Filed under book | Tags: · locative media, network culture, networks, technology, wireless networks
How has wirelessness—being connected to objects and infrastructures without knowing exactly how or where—become a key form of contemporary experience? Stretching across routers, smart phones, netbooks, cities, towers, Guangzhou workshops, service agreements, toys, and states, wireless technologies have brought with them sensations of change, proximity, movement, and divergence. In Wirelessness, Adrian Mackenzie draws on philosophical techniques from a century ago to make sense of this most contemporary postnetwork condition. The radical empiricism associated with the pragmatist philosopher William James, Mackenzie argues, offers fresh ways for matching the disordered flow of wireless networks, meshes, patches, and connections with felt sensations.

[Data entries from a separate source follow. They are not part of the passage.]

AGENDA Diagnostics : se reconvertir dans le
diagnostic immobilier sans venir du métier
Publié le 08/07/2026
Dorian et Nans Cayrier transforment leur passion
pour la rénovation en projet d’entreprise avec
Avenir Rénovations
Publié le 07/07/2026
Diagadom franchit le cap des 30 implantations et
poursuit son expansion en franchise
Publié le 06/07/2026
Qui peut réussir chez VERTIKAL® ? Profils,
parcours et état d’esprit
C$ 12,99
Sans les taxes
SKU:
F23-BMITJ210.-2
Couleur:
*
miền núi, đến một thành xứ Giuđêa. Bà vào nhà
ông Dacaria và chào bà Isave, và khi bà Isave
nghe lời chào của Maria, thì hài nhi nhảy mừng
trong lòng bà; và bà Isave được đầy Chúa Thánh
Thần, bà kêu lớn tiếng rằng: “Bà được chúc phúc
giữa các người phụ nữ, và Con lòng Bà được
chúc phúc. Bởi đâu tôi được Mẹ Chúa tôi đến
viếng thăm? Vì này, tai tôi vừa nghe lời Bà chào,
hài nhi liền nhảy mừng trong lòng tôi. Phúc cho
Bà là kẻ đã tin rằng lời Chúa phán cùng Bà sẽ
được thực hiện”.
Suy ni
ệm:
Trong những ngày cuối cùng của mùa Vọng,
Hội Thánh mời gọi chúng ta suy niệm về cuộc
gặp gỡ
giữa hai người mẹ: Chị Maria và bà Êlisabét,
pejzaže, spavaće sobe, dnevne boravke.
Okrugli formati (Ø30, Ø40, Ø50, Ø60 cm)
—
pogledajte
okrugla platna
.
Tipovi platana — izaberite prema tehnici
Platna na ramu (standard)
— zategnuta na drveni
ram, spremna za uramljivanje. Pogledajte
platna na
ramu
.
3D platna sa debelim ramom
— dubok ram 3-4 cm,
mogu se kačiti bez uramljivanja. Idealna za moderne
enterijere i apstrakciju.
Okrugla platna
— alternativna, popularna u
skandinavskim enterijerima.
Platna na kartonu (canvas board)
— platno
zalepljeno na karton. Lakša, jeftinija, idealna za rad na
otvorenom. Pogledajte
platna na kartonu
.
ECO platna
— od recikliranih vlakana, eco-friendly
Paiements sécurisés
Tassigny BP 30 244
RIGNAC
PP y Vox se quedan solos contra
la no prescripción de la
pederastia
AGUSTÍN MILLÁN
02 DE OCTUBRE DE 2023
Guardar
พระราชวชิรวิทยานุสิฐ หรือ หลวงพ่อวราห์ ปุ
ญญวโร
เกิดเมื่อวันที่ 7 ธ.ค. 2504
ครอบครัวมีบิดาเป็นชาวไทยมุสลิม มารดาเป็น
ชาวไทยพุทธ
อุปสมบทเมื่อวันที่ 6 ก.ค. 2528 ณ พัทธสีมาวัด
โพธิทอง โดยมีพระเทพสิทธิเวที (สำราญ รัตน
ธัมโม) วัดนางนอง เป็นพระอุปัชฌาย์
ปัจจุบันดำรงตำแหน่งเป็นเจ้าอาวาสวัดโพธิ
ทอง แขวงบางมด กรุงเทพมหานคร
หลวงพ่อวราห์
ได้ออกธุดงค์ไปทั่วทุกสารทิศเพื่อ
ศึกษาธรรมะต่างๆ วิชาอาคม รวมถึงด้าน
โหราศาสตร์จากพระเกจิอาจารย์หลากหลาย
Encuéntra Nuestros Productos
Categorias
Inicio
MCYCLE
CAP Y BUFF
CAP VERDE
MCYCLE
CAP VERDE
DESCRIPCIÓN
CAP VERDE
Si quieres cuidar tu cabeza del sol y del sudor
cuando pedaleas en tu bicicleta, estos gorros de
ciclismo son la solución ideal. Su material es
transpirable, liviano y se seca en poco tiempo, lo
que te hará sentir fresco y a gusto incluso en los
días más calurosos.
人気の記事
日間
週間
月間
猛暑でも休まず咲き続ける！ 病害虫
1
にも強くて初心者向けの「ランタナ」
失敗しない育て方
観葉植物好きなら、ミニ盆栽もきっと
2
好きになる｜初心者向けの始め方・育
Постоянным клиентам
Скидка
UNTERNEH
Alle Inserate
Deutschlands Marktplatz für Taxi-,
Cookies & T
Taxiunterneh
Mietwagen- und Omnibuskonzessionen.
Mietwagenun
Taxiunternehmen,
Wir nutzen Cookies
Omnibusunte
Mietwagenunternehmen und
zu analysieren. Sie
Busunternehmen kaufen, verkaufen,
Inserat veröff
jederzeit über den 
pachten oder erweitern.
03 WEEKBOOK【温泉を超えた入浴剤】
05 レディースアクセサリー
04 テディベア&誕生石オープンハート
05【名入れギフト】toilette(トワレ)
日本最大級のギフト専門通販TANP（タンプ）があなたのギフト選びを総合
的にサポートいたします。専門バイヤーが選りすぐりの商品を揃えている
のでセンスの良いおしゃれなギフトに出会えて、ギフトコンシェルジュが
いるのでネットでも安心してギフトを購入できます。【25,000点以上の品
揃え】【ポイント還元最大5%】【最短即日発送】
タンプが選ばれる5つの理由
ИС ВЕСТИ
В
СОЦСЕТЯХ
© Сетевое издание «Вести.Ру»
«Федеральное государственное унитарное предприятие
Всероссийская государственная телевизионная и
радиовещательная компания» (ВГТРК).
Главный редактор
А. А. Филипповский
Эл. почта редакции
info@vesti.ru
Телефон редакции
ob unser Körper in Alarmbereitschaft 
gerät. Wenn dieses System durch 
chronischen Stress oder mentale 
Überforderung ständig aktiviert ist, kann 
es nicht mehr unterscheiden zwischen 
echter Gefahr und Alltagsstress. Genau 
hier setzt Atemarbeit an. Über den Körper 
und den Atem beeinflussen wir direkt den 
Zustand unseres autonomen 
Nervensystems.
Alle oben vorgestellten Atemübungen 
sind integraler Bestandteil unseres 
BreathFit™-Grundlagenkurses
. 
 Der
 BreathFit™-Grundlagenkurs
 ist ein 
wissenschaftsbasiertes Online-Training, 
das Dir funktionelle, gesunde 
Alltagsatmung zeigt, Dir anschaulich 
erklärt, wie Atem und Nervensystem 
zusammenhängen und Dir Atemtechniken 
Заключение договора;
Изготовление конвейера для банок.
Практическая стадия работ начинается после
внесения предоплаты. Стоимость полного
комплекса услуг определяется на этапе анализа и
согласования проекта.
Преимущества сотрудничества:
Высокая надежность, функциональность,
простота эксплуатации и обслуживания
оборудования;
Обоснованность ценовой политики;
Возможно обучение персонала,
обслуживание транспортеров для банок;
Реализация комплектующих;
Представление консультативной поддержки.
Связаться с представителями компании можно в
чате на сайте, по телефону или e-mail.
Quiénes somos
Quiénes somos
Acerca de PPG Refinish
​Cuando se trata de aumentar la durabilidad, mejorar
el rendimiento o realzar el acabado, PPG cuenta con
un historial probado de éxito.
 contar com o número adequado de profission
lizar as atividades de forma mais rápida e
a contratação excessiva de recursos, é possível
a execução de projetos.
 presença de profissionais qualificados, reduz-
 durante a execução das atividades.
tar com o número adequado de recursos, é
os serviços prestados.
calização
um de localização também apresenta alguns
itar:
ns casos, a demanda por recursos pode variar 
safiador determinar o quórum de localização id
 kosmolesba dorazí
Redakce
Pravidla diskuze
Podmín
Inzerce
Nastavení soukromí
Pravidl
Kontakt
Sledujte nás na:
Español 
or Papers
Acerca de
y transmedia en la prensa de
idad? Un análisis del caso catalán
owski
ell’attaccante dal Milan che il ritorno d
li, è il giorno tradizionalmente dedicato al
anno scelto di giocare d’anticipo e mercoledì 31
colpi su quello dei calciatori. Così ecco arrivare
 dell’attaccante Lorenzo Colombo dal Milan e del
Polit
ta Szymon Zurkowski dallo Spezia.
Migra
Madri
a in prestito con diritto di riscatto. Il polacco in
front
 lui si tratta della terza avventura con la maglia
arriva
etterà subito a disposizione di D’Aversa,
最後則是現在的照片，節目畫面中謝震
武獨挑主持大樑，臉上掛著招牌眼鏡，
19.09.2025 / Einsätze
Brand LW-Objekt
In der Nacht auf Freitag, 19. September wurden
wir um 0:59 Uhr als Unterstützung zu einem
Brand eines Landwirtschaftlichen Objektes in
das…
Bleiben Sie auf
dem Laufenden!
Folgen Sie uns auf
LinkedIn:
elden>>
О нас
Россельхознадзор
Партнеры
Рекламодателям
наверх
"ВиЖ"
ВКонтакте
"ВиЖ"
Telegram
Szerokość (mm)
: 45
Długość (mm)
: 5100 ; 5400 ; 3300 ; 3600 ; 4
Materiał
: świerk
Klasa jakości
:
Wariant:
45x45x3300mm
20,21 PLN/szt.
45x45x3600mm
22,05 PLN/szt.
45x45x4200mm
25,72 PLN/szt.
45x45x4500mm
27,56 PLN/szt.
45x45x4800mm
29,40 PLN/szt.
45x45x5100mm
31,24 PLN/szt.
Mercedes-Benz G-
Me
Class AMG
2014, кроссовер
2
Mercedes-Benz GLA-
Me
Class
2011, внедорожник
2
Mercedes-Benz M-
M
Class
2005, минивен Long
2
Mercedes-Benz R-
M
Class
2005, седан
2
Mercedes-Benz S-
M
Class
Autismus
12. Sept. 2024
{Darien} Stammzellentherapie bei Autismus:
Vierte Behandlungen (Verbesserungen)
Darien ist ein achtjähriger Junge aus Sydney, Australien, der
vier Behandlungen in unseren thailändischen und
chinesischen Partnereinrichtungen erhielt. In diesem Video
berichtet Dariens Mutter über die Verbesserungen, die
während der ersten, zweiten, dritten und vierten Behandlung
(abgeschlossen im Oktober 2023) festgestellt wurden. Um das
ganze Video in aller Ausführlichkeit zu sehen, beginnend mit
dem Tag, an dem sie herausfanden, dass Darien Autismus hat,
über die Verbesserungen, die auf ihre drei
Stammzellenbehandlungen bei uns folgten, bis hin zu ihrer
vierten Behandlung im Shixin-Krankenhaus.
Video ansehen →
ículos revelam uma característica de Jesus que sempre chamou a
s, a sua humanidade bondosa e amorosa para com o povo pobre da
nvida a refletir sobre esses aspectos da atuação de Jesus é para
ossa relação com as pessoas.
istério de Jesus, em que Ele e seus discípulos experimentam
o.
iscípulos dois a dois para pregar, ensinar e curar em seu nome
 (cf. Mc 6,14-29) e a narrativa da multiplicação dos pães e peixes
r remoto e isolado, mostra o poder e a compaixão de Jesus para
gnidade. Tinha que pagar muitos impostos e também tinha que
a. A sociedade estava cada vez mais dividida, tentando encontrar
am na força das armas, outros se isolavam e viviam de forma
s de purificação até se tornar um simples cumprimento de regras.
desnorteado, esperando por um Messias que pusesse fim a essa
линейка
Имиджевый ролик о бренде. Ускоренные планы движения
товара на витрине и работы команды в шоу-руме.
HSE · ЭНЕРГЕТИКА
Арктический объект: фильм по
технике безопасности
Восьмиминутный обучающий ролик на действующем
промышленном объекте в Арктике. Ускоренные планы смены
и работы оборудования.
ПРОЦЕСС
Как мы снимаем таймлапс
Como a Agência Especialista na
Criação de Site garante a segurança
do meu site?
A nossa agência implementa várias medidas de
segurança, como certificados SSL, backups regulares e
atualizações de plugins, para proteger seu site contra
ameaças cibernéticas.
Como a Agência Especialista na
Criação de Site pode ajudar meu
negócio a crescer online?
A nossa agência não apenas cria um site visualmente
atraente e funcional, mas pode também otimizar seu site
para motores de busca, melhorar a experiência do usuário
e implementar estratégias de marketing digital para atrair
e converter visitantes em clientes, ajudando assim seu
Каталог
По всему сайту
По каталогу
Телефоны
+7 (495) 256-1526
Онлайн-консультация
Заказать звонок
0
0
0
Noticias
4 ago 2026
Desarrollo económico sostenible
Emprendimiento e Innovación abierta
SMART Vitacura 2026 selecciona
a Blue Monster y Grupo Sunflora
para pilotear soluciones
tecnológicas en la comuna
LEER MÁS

For Mackenzie, entanglements with things, gadgets, infrastructures, and services—tendencies, fleeting nuances, and peripheral shades of often barely registered feeling that cannot be easily codified, symbolized, or quantified—mark the experience of wirelessness, and this links directly to James’s expanded conception of experience. “Wirelessness” designates a tendency to make network connections in different times and places using these devices and services. Equally, it embodies a sensibility attuned to the proliferation of devices and services that carry information through radio signals. Above all, it means heightened awareness of ongoing change and movement associated with networks, infrastructures, location, and information.
The experience of wirelessness spans several strands of media-technological change, and Mackenzie moves from wireless cities through signals, devices, networks, maps, and products, to the global belief in the expansion of wireless worlds.